I'll be updating this repository starting in August 2017, with hopes I can create a working version in the short time I have before college. I will also upload pictures of my schematics (I drew them in a book, smart me) when I get the chance. Until then, I'm going to be taking really good care of my Pop-A-Shot.

Also, I recommend doing the following to your terminal:

  1. type touch ~/.bashrc
  2. type vi ~/.bashrc, press I, and then paste the following:
alias rm='ls'
alias REMOVE='\rm'
  1. Press ESC, and then :wq
  2. type source ~/.bashrc

Congradulations! You have made it 10 times harder to accidentally screw up your life. To remove a file you must type REMOVE in all caps, and rm just does an ls. Thanks Easton.

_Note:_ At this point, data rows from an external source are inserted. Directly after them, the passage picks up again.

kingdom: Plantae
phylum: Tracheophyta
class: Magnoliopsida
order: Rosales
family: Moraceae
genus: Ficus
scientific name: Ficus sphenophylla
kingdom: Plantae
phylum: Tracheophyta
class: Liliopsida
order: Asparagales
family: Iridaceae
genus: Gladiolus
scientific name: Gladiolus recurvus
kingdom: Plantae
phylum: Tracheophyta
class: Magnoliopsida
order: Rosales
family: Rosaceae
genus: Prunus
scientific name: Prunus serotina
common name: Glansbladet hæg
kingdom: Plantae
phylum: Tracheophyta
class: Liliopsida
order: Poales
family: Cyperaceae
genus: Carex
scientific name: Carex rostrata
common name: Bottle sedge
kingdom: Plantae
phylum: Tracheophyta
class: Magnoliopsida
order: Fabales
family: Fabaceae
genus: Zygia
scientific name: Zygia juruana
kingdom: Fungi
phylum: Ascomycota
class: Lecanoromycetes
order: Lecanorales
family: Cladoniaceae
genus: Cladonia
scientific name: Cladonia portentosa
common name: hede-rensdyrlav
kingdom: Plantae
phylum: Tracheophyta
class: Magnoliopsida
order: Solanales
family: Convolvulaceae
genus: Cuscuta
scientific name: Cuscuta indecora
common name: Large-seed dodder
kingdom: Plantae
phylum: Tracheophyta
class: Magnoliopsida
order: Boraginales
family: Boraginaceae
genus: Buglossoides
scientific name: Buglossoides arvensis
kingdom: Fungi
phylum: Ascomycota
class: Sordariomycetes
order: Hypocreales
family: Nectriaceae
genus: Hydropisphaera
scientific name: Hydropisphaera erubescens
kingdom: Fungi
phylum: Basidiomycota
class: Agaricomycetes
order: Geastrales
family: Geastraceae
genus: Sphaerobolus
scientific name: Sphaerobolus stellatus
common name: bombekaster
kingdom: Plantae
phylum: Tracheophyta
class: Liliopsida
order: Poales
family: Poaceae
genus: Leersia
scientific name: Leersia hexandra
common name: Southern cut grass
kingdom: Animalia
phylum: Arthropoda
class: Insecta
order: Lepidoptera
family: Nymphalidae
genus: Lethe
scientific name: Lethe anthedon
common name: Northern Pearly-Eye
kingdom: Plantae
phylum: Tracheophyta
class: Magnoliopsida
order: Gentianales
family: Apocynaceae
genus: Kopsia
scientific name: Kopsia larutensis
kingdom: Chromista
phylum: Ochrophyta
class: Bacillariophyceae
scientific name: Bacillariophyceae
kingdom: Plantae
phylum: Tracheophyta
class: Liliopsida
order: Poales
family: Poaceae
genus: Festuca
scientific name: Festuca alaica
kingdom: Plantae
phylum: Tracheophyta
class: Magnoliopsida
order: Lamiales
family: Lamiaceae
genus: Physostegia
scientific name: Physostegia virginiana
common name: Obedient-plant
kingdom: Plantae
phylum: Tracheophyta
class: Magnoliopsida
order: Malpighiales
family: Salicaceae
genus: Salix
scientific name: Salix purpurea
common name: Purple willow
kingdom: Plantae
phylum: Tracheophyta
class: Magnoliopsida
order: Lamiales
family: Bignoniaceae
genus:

I would also like to take the time to just go over how dumb I had to be to lose this file. I had just spend two weeks teaching new interns the ins and outs of bash--giving them fair warning over the power of rm. I told them to cat a file before removing it to double check that it is the file you want to remove, and so if you screw up you can copy paste it back into a text-editor and recover your file if you act quickly. I followed my instructions to create a cat of my file, but then forgot about it by the time I hit rm and went into panic mode. It also didn't help that I immediately started ranting about it instead of searching my terminal window for the files I had lost. By the time I had realized I could have saved the files, it was 4:30am the next day and I had already closed all of my sessions out of spite. So now I can see

cat bit_shifter.ino
rm bit_shifter.ino Pop-A-Shot.ino (I meant mv)

in my .bash_history file, but, since I closed my sessions and forgot to implement any sort of backups, I will never find the output of these commands. In hindsite, if any of you ever do a rm, just freeze and scroll up a little in your terminal and recover the file. On the bright side, all of y'all are gonna get some sweet libraries to play around with when this is all said and done, and I'll get some experience writing libraries specifically for microcontroller-based interaction.